Взять хотя бы модные тексты, которые когда-то потрясали публику, становясь предметом культа, чтобы не сказать идолопоклонства, книги, без которых, как без брюк, невозможно было показаться в обществе. Их цитировали на раутах ртами, набитыми закуской. Знаю безумцев, которые оклеивали ими свои жилища, изводя на это два экземпляра, неосмотрительно напечатанных с обеих сторон листа. И что осталось? Жгучее чувство стыда. Обои поблекли. Единственные места, которые еще можно читать без ощущения неловкости, это те, которые были правлены мною. Я часто обращаюсь к забытым и, казалось бы, давно отработанным текстам. Хоть я и знаю, что они не найдут путь к читателю, я до сих пор правлю их. Точно так же как каждое поколение должно решиться на собственные переводы классиков, переводы, не зараженные настроением эпохи, так и мы должны снова и снова редактировать канон.

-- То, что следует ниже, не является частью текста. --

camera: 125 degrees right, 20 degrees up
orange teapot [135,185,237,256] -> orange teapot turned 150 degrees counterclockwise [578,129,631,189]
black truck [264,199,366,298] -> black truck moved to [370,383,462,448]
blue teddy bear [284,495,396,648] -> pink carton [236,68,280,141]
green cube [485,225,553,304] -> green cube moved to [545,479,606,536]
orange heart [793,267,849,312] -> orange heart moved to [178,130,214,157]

Мне не грозит безработица. Совсем напротив: теперь, когда распустили представительства компентентных органов на местах, у меня обязанностей больше, чем когда бы то ни было, и на вынужденной пенсии я чувствую себя все моложе, быть может, благодаря тому, что я был вынужден также вернуться в отдел печати, где я когда-то стартовал. С него я начинаю день: покупаю за собственные деньги несколько газет в киоске — общенациональных, католических, либеральных и вчерашних вечерних таблоидов. Приятно! Приятно констатировать, что после стольких лет мы не потеряли хватку и удар остается крепким, как правильно поставленный еще в детстве бэкхэнд. Другое дело, что приличную часть работы уже за меня сделали, так что, если бы несколько издательств сложить в одно, возникло бы издание практически образцовое, как циркуляр. Но в годину унизительного измельчания каждое в отдельности требует дополнений.